__ASSIGNMENT__:
Scan the listing below and copy every line holding "fakes".

__MATERIAL SUPPLIED__:
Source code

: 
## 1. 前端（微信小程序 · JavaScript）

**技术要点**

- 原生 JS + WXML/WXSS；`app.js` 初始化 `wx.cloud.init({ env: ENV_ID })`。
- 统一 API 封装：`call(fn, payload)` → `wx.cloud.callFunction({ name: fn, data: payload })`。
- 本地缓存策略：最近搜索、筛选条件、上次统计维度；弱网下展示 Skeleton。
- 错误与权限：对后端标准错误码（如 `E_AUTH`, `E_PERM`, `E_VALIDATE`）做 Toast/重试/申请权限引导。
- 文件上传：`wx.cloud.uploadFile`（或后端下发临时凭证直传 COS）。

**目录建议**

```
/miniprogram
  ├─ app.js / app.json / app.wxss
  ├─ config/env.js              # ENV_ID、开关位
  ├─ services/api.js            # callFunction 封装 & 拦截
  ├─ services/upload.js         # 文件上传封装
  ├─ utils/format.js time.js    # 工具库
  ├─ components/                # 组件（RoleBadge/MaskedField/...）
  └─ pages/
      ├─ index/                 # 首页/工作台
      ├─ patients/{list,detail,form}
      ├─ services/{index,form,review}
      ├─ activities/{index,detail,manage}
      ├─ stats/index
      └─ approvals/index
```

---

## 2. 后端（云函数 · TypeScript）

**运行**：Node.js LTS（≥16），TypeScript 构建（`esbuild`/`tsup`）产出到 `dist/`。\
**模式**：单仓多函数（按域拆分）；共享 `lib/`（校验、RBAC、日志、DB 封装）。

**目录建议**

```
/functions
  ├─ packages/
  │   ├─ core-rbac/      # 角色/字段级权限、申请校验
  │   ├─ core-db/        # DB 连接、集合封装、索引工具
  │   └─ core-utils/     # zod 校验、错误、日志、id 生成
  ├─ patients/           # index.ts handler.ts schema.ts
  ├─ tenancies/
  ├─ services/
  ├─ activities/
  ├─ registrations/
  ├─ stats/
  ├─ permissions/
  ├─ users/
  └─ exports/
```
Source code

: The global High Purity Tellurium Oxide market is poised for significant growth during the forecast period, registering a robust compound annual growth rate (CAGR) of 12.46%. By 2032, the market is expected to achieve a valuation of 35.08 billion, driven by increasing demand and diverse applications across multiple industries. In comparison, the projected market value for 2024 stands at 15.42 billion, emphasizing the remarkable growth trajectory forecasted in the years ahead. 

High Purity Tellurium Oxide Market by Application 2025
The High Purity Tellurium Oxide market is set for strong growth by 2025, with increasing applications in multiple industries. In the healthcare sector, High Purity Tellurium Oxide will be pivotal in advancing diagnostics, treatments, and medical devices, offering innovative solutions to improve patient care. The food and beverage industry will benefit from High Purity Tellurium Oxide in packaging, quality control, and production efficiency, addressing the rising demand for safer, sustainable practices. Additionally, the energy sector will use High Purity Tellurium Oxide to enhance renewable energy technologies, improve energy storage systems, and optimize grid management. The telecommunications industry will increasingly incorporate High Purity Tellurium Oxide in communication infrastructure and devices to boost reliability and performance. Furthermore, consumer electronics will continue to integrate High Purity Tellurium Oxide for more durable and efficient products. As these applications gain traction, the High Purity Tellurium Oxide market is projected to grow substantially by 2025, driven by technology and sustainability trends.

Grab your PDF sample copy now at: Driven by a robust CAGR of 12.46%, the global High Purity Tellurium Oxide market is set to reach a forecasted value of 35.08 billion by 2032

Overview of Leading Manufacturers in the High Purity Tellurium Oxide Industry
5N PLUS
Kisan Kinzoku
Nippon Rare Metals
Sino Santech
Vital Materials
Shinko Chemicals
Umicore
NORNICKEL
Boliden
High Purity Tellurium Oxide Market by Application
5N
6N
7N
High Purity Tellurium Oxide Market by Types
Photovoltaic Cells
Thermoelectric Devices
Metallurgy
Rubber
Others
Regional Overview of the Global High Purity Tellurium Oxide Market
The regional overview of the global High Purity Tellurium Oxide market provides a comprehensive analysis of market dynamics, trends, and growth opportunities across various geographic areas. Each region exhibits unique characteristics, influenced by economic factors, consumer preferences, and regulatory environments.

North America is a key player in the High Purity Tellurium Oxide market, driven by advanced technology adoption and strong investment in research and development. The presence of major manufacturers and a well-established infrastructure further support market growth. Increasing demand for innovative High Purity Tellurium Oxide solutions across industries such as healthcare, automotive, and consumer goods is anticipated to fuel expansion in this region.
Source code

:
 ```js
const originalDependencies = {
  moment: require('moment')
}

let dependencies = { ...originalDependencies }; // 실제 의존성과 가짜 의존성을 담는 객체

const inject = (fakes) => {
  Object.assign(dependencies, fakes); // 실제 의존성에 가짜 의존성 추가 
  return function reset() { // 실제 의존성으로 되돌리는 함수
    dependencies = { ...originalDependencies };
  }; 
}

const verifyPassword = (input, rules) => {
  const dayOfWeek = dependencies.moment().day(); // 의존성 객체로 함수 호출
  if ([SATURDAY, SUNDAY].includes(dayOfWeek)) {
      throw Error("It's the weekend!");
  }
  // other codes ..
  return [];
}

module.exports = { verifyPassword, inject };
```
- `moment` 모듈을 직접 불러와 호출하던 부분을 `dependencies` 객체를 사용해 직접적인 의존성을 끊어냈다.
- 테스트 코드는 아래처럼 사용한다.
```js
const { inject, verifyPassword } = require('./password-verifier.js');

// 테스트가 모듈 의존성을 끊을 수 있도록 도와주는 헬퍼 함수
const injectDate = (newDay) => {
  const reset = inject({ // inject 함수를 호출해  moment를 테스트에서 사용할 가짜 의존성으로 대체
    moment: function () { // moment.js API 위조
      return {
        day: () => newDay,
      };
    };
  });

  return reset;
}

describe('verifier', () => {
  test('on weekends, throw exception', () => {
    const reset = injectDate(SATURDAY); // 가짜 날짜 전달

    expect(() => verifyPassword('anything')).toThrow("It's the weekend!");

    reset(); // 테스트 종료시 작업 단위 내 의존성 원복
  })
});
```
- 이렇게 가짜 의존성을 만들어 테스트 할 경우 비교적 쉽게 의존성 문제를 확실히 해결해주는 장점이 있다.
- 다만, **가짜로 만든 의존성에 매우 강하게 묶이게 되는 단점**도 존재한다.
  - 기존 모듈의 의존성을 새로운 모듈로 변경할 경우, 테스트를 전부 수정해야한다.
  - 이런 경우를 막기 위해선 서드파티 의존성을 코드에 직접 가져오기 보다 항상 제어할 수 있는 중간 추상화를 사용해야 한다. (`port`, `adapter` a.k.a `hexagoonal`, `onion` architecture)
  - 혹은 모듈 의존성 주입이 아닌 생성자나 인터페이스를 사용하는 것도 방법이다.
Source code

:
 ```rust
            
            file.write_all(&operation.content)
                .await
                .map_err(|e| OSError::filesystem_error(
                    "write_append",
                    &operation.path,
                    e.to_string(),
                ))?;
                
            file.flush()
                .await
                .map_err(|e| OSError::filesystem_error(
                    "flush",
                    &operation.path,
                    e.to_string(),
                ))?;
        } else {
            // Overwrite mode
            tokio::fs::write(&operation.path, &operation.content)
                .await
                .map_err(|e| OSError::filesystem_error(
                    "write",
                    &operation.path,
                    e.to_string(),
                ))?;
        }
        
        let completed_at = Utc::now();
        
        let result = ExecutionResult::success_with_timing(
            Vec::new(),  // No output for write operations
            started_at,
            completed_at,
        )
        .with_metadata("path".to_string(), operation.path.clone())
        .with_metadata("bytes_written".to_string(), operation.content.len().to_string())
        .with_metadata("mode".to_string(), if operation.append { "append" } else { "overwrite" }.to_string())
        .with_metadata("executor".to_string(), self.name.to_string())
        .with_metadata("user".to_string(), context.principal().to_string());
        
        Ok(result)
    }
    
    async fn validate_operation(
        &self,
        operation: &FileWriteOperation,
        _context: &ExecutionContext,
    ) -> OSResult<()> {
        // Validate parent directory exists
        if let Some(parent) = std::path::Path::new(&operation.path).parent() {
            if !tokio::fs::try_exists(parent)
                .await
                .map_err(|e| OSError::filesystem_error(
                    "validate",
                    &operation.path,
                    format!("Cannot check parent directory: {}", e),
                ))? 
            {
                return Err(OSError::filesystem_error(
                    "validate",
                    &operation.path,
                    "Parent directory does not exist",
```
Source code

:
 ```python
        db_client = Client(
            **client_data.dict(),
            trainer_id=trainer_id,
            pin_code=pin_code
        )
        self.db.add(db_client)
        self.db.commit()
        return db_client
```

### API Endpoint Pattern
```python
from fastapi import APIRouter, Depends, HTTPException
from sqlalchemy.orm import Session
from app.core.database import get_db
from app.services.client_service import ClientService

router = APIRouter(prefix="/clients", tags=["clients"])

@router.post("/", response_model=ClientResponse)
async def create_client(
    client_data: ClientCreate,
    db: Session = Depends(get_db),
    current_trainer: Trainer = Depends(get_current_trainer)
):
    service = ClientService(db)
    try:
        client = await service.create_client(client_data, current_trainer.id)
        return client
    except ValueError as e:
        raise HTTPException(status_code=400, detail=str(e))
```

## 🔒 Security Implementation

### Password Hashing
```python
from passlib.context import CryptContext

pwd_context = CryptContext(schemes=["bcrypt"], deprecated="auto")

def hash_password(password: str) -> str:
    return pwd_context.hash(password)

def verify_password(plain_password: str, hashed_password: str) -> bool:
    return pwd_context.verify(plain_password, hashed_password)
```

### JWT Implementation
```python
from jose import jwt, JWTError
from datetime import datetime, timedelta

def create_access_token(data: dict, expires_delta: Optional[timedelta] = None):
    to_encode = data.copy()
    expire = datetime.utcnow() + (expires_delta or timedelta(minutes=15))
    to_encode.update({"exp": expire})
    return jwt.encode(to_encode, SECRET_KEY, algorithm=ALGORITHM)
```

__RESULT FOR THIS TASK__:
const inject = (fakes) => {
  Object.assign(dependencies, fakes); // 실제 의존성에 가짜 의존성 추가 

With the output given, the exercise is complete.